Legislators in the province of Alberta passed a similar law last week.

Ontario Pork, which represents 1,179 farmers who market 5.5 million hogs in the province, expressed support for the proposed law. In a statement, Ontario Pork said, “Farmers and others in the livestock industry respect the right to peaceful protest, but increasingly find their homes, property, land and vehicles encroached upon by individuals seeking to end their livelihood. These invasions put the safety of people, animals and our food supply at risk.”

The proposed law will make it easier to prosecute trespassing by requiring explicit consent before entering an animal protection zone and invalidating that consent if it was obtained under false pretense or duress. Also, the law expands the statute of limitations in which charges can be filed to two years from the day of the offense or two years from the day when evidence of the offense was uncovered. Current law provides a limit of six months.

“This proposed legislation respects the right to peaceful protest, while restoring balance between the high standards of animal care inherent to pork farming, and protection for farmers, transporters and others involved in food production,” Ontario Pork said. “It underscores the importance of biosecurity practices that keep animals healthy, help reduce antibiotic use, and ensure that we never have to question what the food we eat might contain. It will reduce workplace harassment of farmers, transporters and processors, and better protect farmers from invasions of their homes and businesses.

“Most importantly, it will give our judicial system much needed tools to ensure real consequences for those who choose to break the law to disrupt farming and food production.”

The Security from Trespass and Protecting Food Safety Act follows a series of animal welfare protests and undercover video exposés at farms and food processing facilities in Canada.
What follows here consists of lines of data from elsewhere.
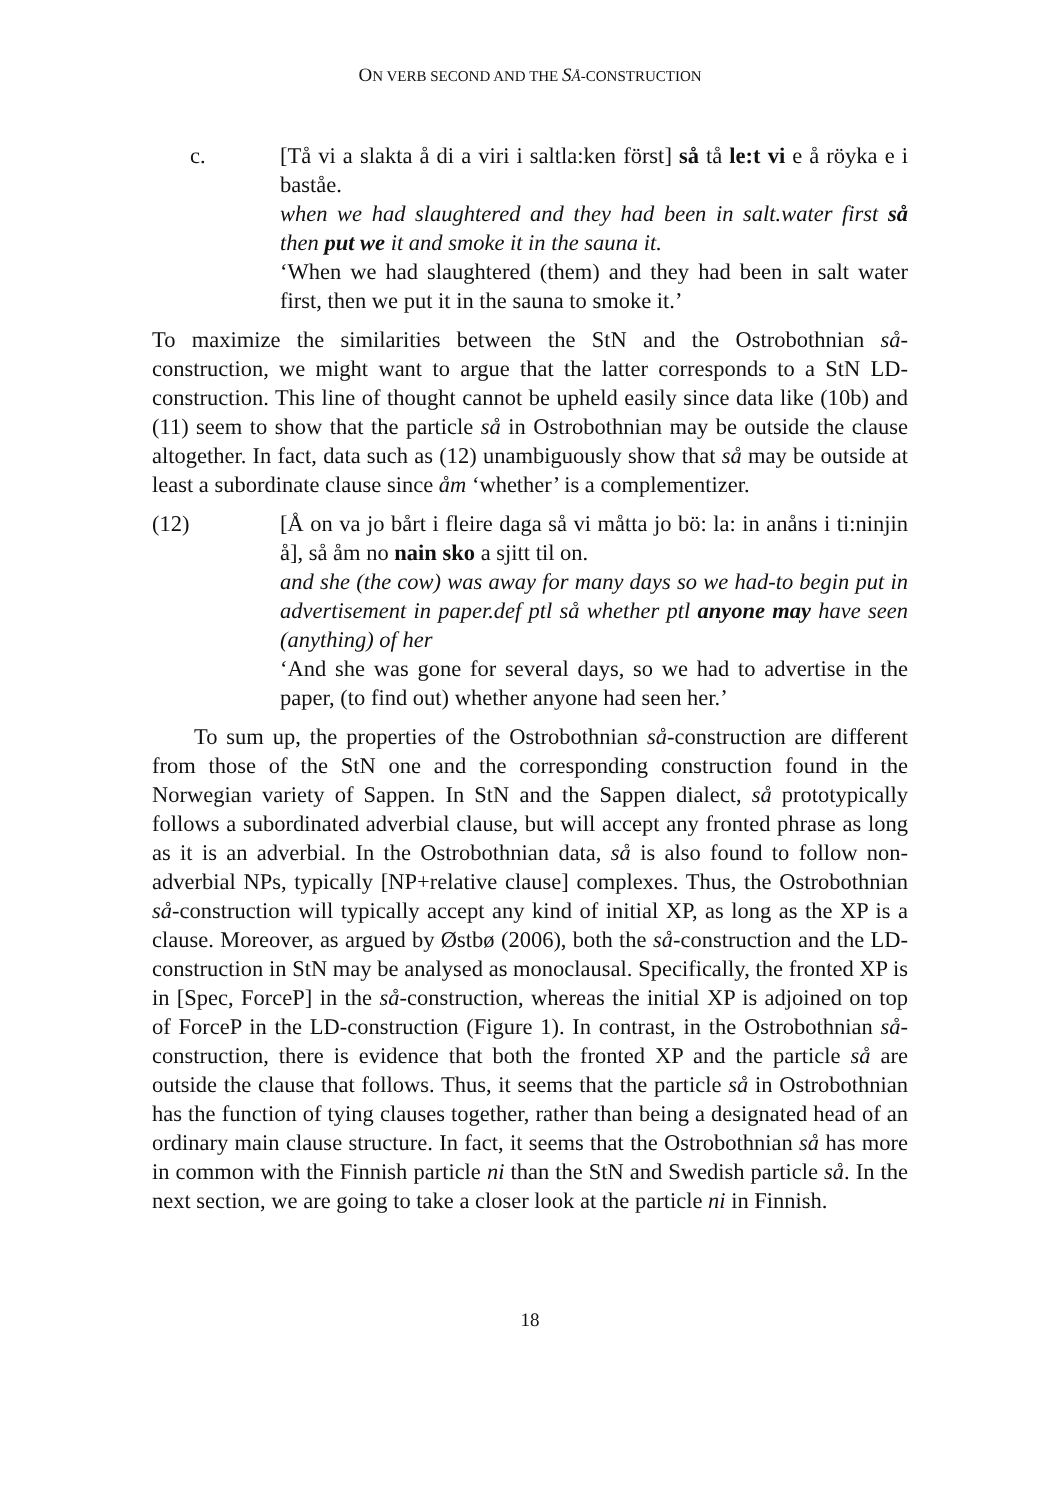ON VERB SECOND AND THE SÅ-CONSTRUCTION
c. [Tå vi a slakta å di a viri i saltla:ken först] så tå le:t vi e å röyka e i baståe.
when we had slaughtered and they had been in salt.water first så then put we it and smoke it in the sauna it.
‘When we had slaughtered (them) and they had been in salt water first, then we put it in the sauna to smoke it.’
To maximize the similarities between the StN and the Ostrobothnian så-construction, we might want to argue that the latter corresponds to a StN LD-construction. This line of thought cannot be upheld easily since data like (10b) and (11) seem to show that the particle så in Ostrobothnian may be outside the clause altogether. In fact, data such as (12) unambiguously show that så may be outside at least a subordinate clause since åm ‘whether’ is a complementizer.
(12) [Å on va jo bårt i fleire daga så vi måtta jo bö: la: in anåns i ti:ninjin å], så åm no nain sko a sjitt til on.
and she (the cow) was away for many days so we had-to begin put in advertisement in paper.def ptl så whether ptl anyone may have seen (anything) of her
‘And she was gone for several days, so we had to advertise in the paper, (to find out) whether anyone had seen her.’
To sum up, the properties of the Ostrobothnian så-construction are different from those of the StN one and the corresponding construction found in the Norwegian variety of Sappen. In StN and the Sappen dialect, så prototypically follows a subordinated adverbial clause, but will accept any fronted phrase as long as it is an adverbial. In the Ostrobothnian data, så is also found to follow non-adverbial NPs, typically [NP+relative clause] complexes. Thus, the Ostrobothnian så-construction will typically accept any kind of initial XP, as long as the XP is a clause. Moreover, as argued by Østbø (2006), both the så-construction and the LD-construction in StN may be analysed as monoclausal. Specifically, the fronted XP is in [Spec, ForceP] in the så-construction, whereas the initial XP is adjoined on top of ForceP in the LD-construction (Figure 1). In contrast, in the Ostrobothnian så-construction, there is evidence that both the fronted XP and the particle så are outside the clause that follows. Thus, it seems that the particle så in Ostrobothnian has the function of tying clauses together, rather than being a designated head of an ordinary main clause structure. In fact, it seems that the Ostrobothnian så has more in common with the Finnish particle ni than the StN and Swedish particle så. In the next section, we are going to take a closer look at the particle ni in Finnish.
18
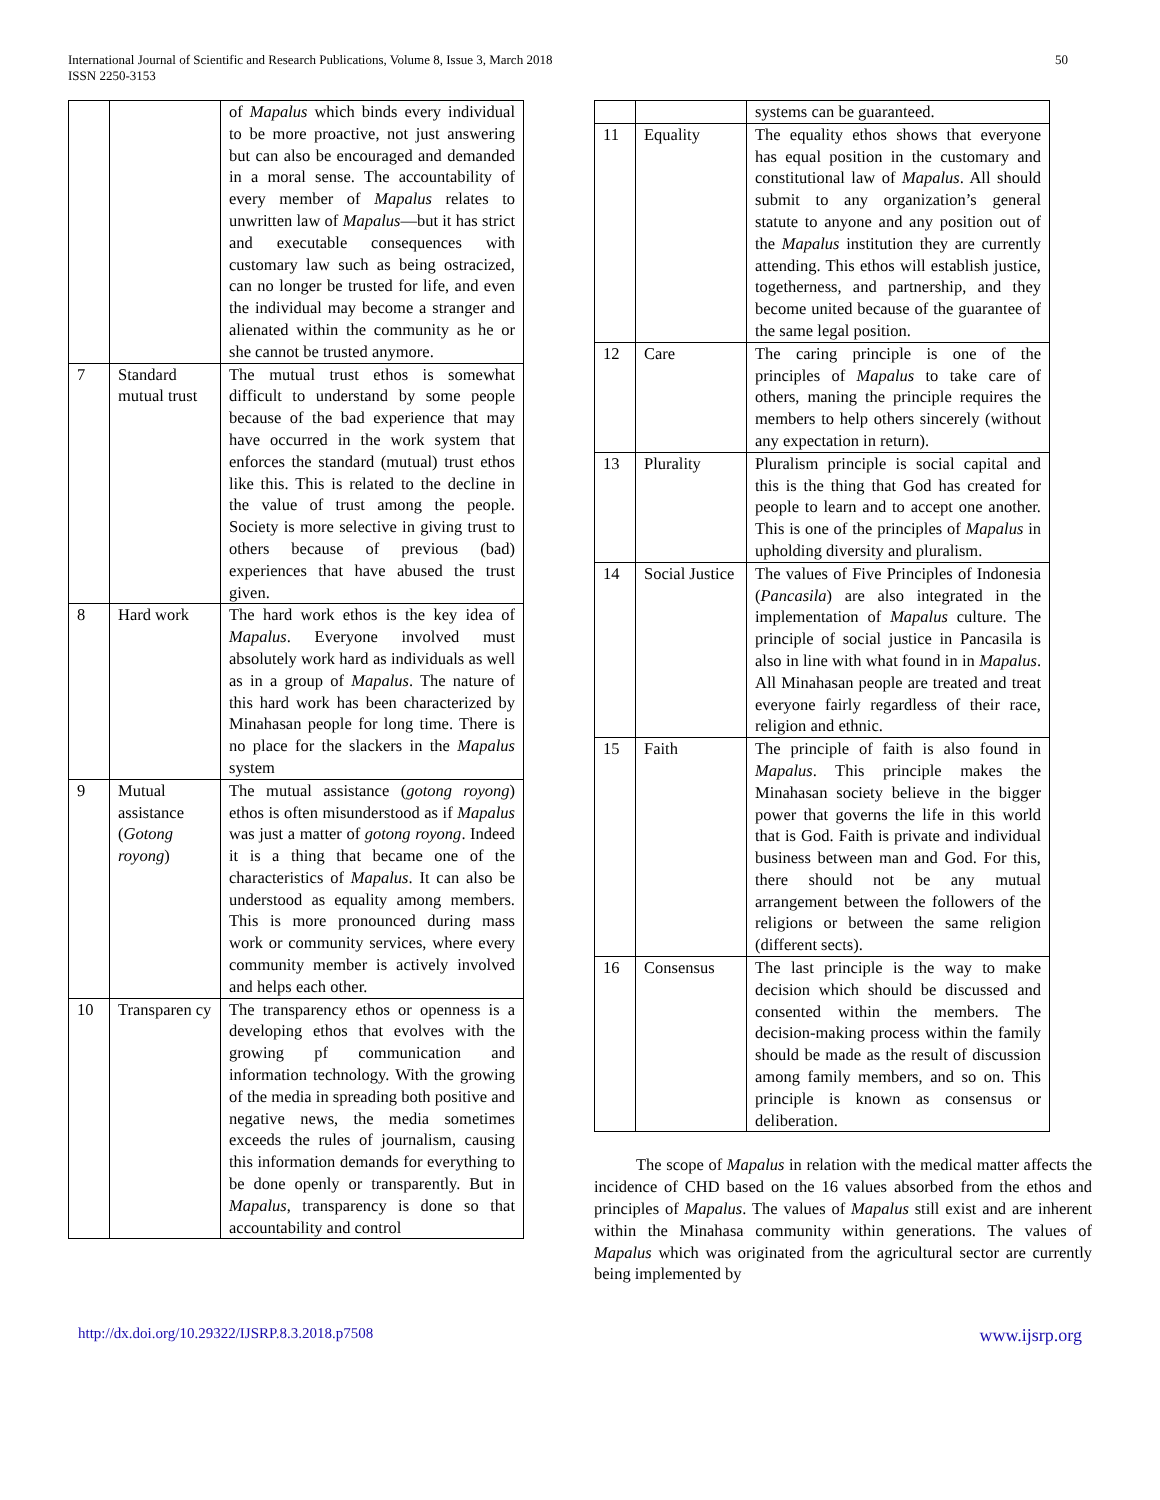International Journal of Scientific and Research Publications, Volume 8, Issue 3, March 2018
ISSN 2250-3153
50
| | | of Mapalus which binds every individual to be more proactive, not just answering but can also be encouraged and demanded in a moral sense. The accountability of every member of Mapalus relates to unwritten law of Mapalus —but it has strict and executable consequences with customary law such as being ostracized, can no longer be trusted for life, and even the individual may become a stranger and alienated within the community as he or she cannot be trusted anymore. |
| 7 | Standard mutual trust | The mutual trust ethos is somewhat difficult to understand by some people because of the bad experience that may have occurred in the work system that enforces the standard (mutual) trust ethos like this. This is related to the decline in the value of trust among the people. Society is more selective in giving trust to others because of previous (bad) experiences that have abused the trust given. |
| 8 | Hard work | The hard work ethos is the key idea of Mapalus . Everyone involved must absolutely work hard as individuals as well as in a group of Mapalus . The nature of this hard work has been characterized by Minahasan people for long time. There is no place for the slackers in the Mapalus system |
| 9 | Mutual assistance ( Gotong royong ) | The mutual assistance ( gotong royong ) ethos is often misunderstood as if Mapalus was just a matter of gotong royong . Indeed it is a thing that became one of the characteristics of Mapalus . It can also be understood as equality among members. This is more pronounced during mass work or community services, where every community member is actively involved and helps each other. |
| 10 | Transparen cy | The transparency ethos or openness is a developing ethos that evolves with the growing pf communication and information technology. With the growing of the media in spreading both positive and negative news, the media sometimes exceeds the rules of journalism, causing this information demands for everything to be done openly or transparently. But in Mapalus , transparency is done so that accountability and control |
| | | systems can be guaranteed. |
| 11 | Equality | The equality ethos shows that everyone has equal position in the customary and constitutional law of Mapalus . All should submit to any organization’s general statute to anyone and any position out of the Mapalus institution they are currently attending. This ethos will establish justice, togetherness, and partnership, and they become united because of the guarantee of the same legal position. |
| 12 | Care | The caring principle is one of the principles of Mapalus to take care of others, maning the principle requires the members to help others sincerely (without any expectation in return). |
| 13 | Plurality | Pluralism principle is social capital and this is the thing that God has created for people to learn and to accept one another. This is one of the principles of Mapalus in upholding diversity and pluralism. |
| 14 | Social Justice | The values of Five Principles of Indonesia ( Pancasila ) are also integrated in the implementation of Mapalus culture. The principle of social justice in Pancasila is also in line with what found in in Mapalus . All Minahasan people are treated and treat everyone fairly regardless of their race, religion and ethnic. |
| 15 | Faith | The principle of faith is also found in Mapalus . This principle makes the Minahasan society believe in the bigger power that governs the life in this world that is God. Faith is private and individual business between man and God. For this, there should not be any mutual arrangement between the followers of the religions or between the same religion (different sects). |
| 16 | Consensus | The last principle is the way to make decision which should be discussed and consented within the members. The decision-making process within the family should be made as the result of discussion among family members, and so on. This principle is known as consensus or deliberation. |
The scope of Mapalus in relation with the medical matter affects the incidence of CHD based on the 16 values absorbed from the ethos and principles of Mapalus. The values of Mapalus still exist and are inherent within the Minahasa community within generations. The values of Mapalus which was originated from the agricultural sector are currently being implemented by
http://dx.doi.org/10.29322/IJSRP.8.3.2018.p7508 www.ijsrp.org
Animal Justice, an animal welfare organization in Canada, said the law is “…part of a worrying, US-inspired effort to further conceal farmed animal cruelty in Canada.”

“Ontario’s attempt to cover up animal cruelty is absolutely chilling, and should be deeply disturbing to us all,” said Camille Labchuk, executive director of Animal Justice. “There are no welfare standards, no public inspections, and there is no meaningful oversight for the tens of millions of animals confined in appalling conditions on farms. Undercover exposés of Ontario farms and slaughterhouses regularly lead to animal cruelty prosecutions and convictions. Greater transparency is good for animals, food safety, and public confidence. Instead of addressing the animal cruelty crisis on farms, the government is misusing the justice system to conceal animal abuse in a way that may well violate the Charter.”

Keith Currie, president of the Ontario Farmers Association, said, “We truly appreciate the consultation that was done throughout the industry that’s behind this new legislation. It’s heartening to know the serious concerns of Ontario livestock and poultry farmers were heard. This is very important legislation that will play an important role to ensure the continued integrity of Ontario’s agri-food system.”

The bill does not impact indigenous hunting and fishing rights on rural land outside of an animal protection zone and existing provisions under current trespass law.